Envy is more than a feeling, it is an emotional process which serves us. Even though envy has the tendency to ruin relationships and damage self-esteem, we continue to engage in coveting what others have. We perceive that we are less than because we are without. Doing this not only affects our mood, but it affects our brains.  Let’s examine how envy works.

How Envy Works

Envy drives us to do survive

At least, envy did motivate us to survive when life was threatened by predators everyday. Envy could inspire someone who lost their mate to find another one and work harder to protect them. They witness another coupling’s survival and deeply desire that longevity and connection for themselves. Perhaps survival looked like food. One human was able to find food and satisfy hunger, while the other suffered. Wanting just as much if not more food than the other, the second human worked tirelessly to improve their hunting skills. Today, we experience survival differently.

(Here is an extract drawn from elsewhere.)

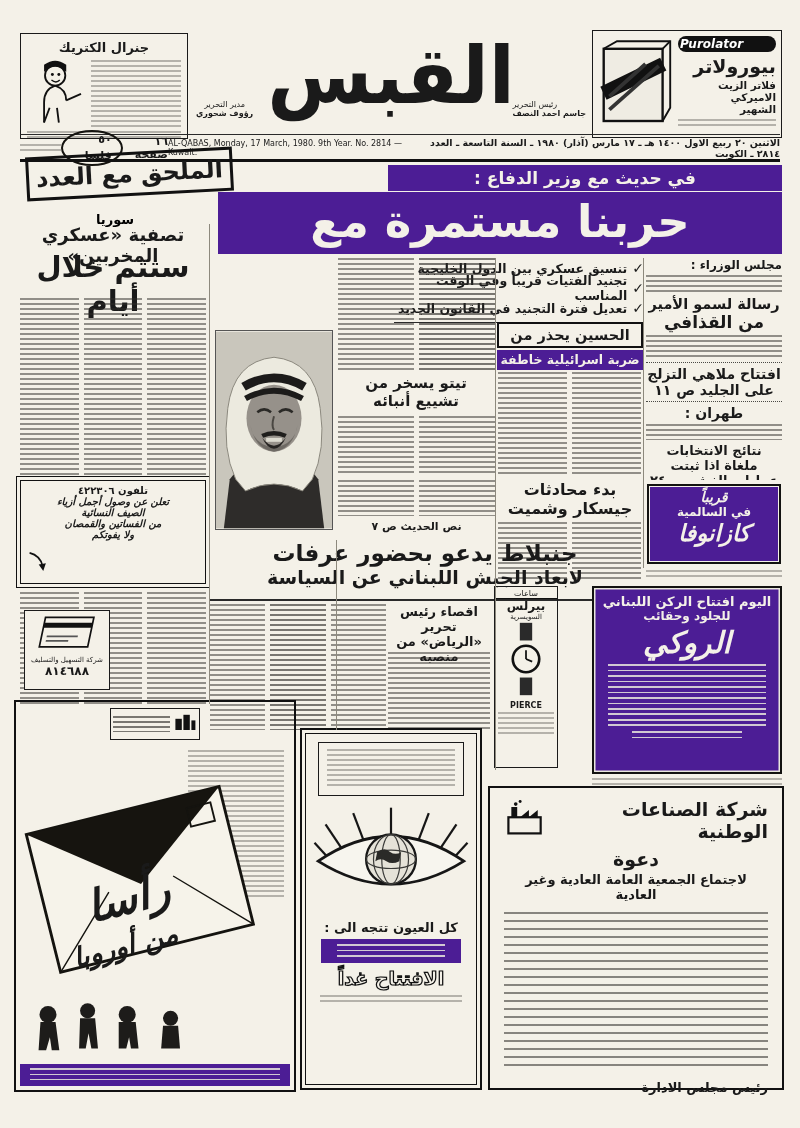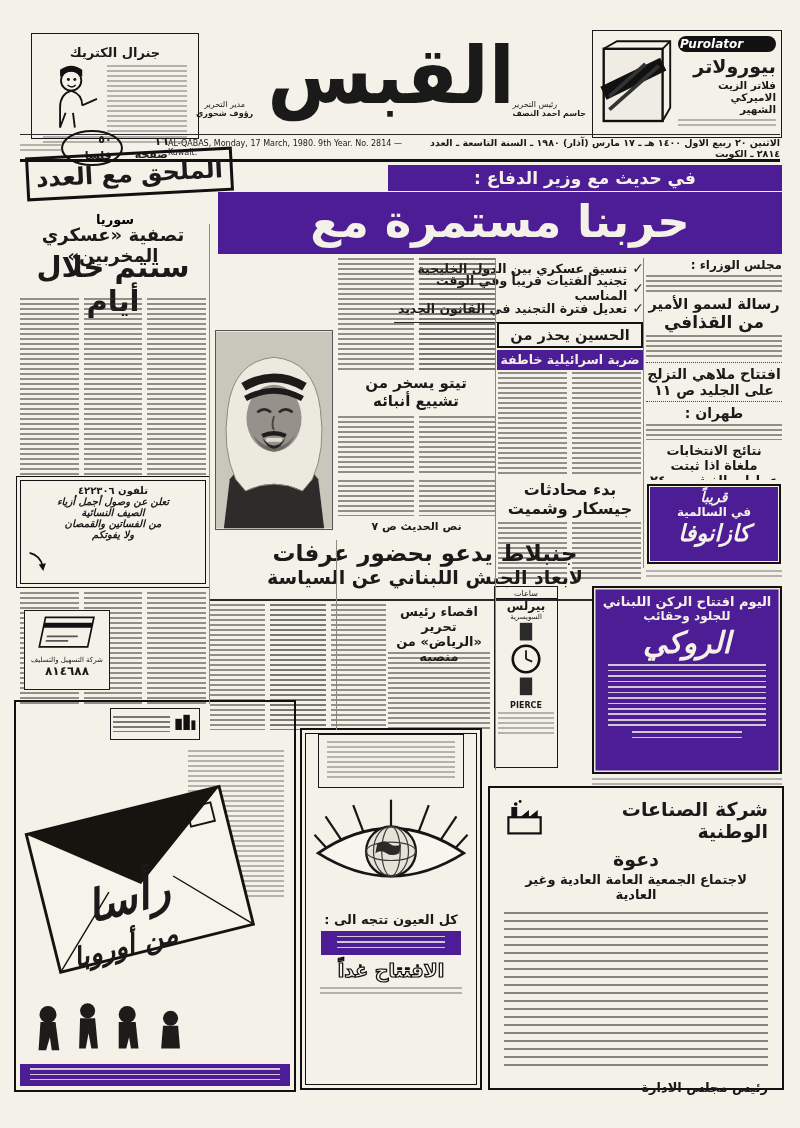"جنرال الكتريك" div.abs { left: 31px -> 20px; padding: 11px -> 6px }
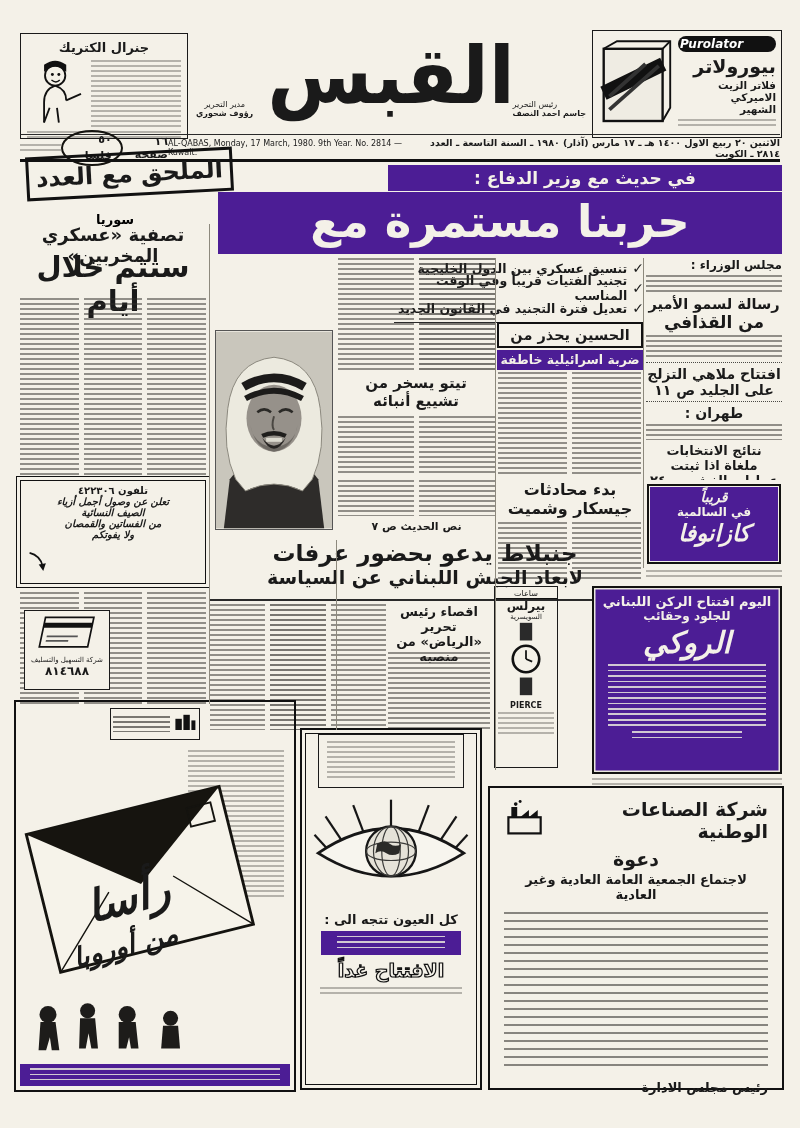"كل العيون تتجه الى :" div.abs { padding-top: 4px -> 12px }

Dinosaurs and deadly animals aren’t knocking down our doors- socioeconomic demands are. Envy is our way of comparing ourselves to others and inspiring ourselves to strive for more. Material possessions do not determine one’s survivability, though.

 

Envy is a way of protecting ourselves

“Comparison is the thief of joy”, Theodore Roosevelt famously said. Comparing ourselves to another with covetousness robs us of the joy and gratitude for what we have in our own lives. Usually, this makes us feel quite terribly about ourselves. Convinced we are without, not a part of, or deficient, our brain’s internalize this experience and store it in memory. If we experience envy early on in life, the brain decides it would much rather not feel that way again. Thus, we protect ourselves by making sure that never happens.

 

Envy hurts

When we experience envy, our brains react in regions which interpret physical pain. The more envious we are, the more pain we suffer. Anger and resentment, it is often said, are poisons we drink when trying to hurt someone else. Especially with malicious envy, this is true. Envy can be split into two categories: malicious and benign. Malicious envy seeks to destroy that which makes us envious whereas benign envy is more accepting of circumstance.